981 N.W.2d 573
Neb.2022Background
- Plaintiffs Central States Development, LLC and SJ Apartment sued attorney Elizabeth Friedgut and DLA Piper for legal malpractice arising from Friedgut’s representation in HUD/HAP matters relating to a Nebraska property (St. James Manor) that later foreclosed.
- Foley (Central States’ manager) contacted Friedgut at her Chicago/DLA Piper office; plaintiffs allege Friedgut failed to pursue appeals that would have preserved HUD payments, causing bankruptcy and loss of the Nebraska project.

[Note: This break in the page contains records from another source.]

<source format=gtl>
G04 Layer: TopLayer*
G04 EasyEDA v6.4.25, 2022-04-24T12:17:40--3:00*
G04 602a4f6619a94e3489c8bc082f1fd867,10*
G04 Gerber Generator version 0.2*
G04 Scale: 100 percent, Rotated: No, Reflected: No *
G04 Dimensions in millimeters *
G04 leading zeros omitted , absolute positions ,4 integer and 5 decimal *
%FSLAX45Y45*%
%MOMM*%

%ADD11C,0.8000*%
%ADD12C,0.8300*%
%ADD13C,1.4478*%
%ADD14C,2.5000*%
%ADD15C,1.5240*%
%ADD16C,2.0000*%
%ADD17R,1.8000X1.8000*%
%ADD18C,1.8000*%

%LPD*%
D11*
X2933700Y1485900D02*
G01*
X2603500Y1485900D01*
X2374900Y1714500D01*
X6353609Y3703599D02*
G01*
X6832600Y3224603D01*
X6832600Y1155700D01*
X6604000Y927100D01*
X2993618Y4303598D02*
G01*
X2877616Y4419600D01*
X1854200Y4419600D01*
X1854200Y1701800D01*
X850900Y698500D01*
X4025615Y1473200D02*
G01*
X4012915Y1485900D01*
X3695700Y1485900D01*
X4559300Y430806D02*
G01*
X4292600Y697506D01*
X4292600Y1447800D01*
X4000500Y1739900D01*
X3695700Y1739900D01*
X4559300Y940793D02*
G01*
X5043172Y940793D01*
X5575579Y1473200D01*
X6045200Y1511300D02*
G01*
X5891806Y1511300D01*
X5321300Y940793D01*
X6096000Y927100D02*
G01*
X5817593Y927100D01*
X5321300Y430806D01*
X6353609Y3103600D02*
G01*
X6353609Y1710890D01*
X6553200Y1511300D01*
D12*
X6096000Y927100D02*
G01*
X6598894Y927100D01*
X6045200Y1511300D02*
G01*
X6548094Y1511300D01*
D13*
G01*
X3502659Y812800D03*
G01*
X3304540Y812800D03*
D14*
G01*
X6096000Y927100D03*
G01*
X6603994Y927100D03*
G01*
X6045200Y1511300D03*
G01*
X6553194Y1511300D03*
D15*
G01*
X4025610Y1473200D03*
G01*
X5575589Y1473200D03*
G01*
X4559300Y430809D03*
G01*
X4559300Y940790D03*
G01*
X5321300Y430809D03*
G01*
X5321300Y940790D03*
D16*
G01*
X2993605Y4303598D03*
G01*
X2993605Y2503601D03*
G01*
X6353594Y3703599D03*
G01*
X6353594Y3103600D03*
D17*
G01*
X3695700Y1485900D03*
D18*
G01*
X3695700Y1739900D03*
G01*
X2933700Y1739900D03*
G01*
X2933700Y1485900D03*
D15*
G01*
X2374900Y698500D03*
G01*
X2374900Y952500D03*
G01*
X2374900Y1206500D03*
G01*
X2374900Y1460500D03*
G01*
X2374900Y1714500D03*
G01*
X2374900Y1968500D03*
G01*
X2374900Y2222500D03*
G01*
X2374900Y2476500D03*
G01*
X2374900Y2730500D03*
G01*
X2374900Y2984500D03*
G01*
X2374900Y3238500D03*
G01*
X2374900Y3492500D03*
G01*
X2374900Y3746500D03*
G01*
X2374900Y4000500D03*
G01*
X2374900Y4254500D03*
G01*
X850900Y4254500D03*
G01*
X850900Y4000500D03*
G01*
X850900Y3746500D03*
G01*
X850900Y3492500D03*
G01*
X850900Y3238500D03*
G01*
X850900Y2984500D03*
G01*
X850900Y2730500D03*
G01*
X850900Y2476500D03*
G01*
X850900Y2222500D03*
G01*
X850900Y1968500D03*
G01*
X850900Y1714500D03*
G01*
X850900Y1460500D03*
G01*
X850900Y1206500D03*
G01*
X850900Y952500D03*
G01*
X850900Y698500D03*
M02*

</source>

- Friedgut is an Illinois resident, worked from Illinois, never was licensed or appeared in Nebraska, and never traveled to Nebraska for the representation; DLA Piper has no Nebraska office or attorneys licensed in Nebraska.

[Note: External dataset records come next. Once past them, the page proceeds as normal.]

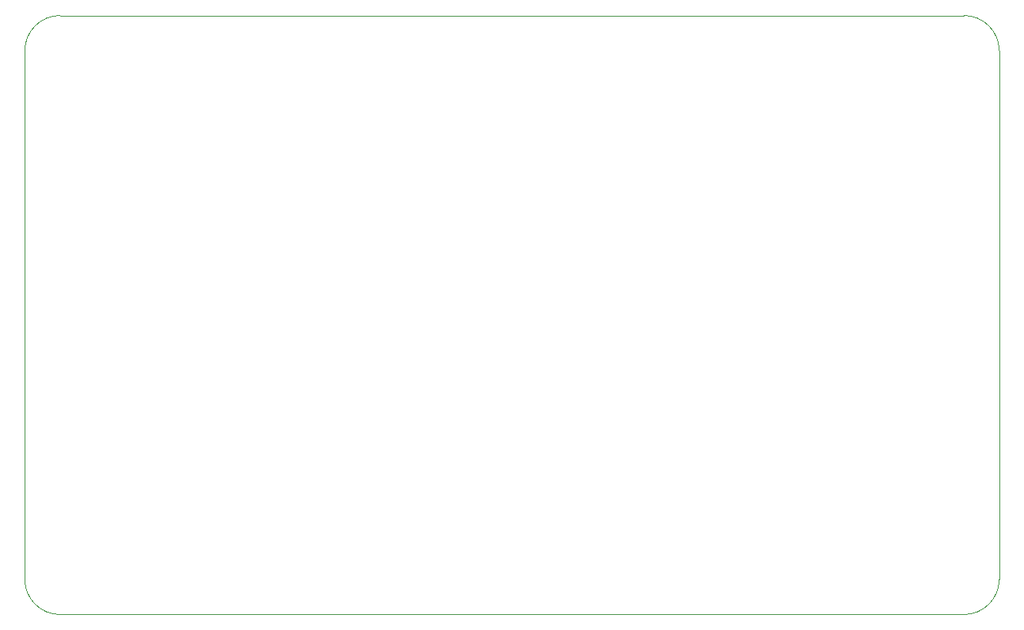
<source format=gbr>
%TF.GenerationSoftware,KiCad,Pcbnew,7.0.9*%
%TF.CreationDate,2024-02-07T13:51:38-05:00*%
%TF.ProjectId,fydp,66796470-2e6b-4696-9361-645f70636258,rev?*%
%TF.SameCoordinates,Original*%
%TF.FileFunction,Profile,NP*%
%FSLAX46Y46*%
G04 Gerber Fmt 4.6, Leading zero omitted, Abs format (unit mm)*
G04 Created by KiCad (PCBNEW 7.0.9) date 2024-02-07 13:51:38*
%MOMM*%
%LPD*%
G01*
G04 APERTURE LIST*
%TA.AperFunction,Profile*%
%ADD10C,0.100000*%
%TD*%
G04 APERTURE END LIST*
D10*
X207250000Y-135500000D02*
X110750000Y-135500000D01*
X110750000Y-71500000D02*
G75*
G03*
X107000000Y-75250000I0J-3750000D01*
G01*
X211000000Y-75250000D02*
X211000000Y-131750000D01*
X107000000Y-131750000D02*
X107000000Y-75250000D01*
X211000000Y-75250000D02*
G75*
G03*
X207250000Y-71500000I-3750000J0D01*
G01*
X207250000Y-71500000D02*
X110750000Y-71500000D01*
X207250000Y-135500000D02*
G75*
G03*
X211000000Y-131750000I0J3750000D01*
G01*
X107000000Y-131750000D02*
G75*
G03*
X110750000Y-135500000I3750000J0D01*
G01*
M02*

</source>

- Invoices were mailed to Foley in Omaha and he paid them; plaintiffs stress the relationship and the alleged injury occurred in Nebraska.
- Defendants moved to dismiss for lack of personal jurisdiction; the district court held a hearing on affidavits and dismissed for lack of minimum contacts. The Nebraska Supreme Court affirmed.
Issues
| Issue | Plaintiff's Argument | Defendant's Argument | Held |
|---|---|---|---|
| Whether Nebraska can exercise specific personal jurisdiction over Friedgut/DLA Piper for malpractice arising from HUD work | Representation and billing to Nebraska entities (and injury in Nebraska) show sufficient contacts; defendants should have anticipated being haled into Nebraska court | Friedgut was retained after Foley contacted her in Chicago; all work was federal/HUD-focused and performed from Illinois; no solicitation, office, license, court appearances, or travel to Nebraska | No. Plaintiffs failed to show purposeful availment or substantial connection to Nebraska; specific jurisdiction does not attach |
| Whether the Nebraska location of the harmed property/where injury was felt suffices to establish jurisdiction | Loss of the Nebraska project and resulting damages occurred in Nebraska, so jurisdiction is proper | Effects in Nebraska alone are insufficient; defendant’s own contacts must connect them to Nebraska | No. The location of the injury standing alone does not create the defendant’s meaningful contacts with Nebraska (Walden analysis) |
Key Cases Cited
- Yeransian v. Willkie Farr, 305 Neb. 693, 942 N.W.2d 226 (Neb. 2020) (discusses purposeful availment and long-arm statute interpretation).
- Walden v. Fiore, 571 U.S. 277 (U.S. 2014) (injury’s location alone does not establish meaningful forum contacts).
- Williams v. Gould, Inc., 232 Neb. 862, 443 N.W.2d 577 (Neb. 1989) (contract-based contacts may support jurisdiction when defendant purposefully directs activities to forum).
- RFD-TV v. WildOpenWest Finance, 288 Neb. 318, 849 N.W.2d 107 (Neb. 2014) (standards for prima facie showing and appellate review of jurisdictional dismissal).
- Hand Cut Steaks Acquisitions v. Lone Star Steakhouse, 298 Neb. 705, 905 N.W.2d 644 (Neb. 2018) (minimum contacts discussion).
- Austad Co. v. Pennie & Edmonds, 823 F.2d 223 (8th Cir. 1987) (out-of-state law firm’s limited phone calls, billing, and brief visits insufficient for jurisdiction).
- Boyer v. Smith, 42 N.E.3d 505 (Ind. 2015) (attorney’s limited federal-agency and out-of-state contacts insufficient for Indiana jurisdiction).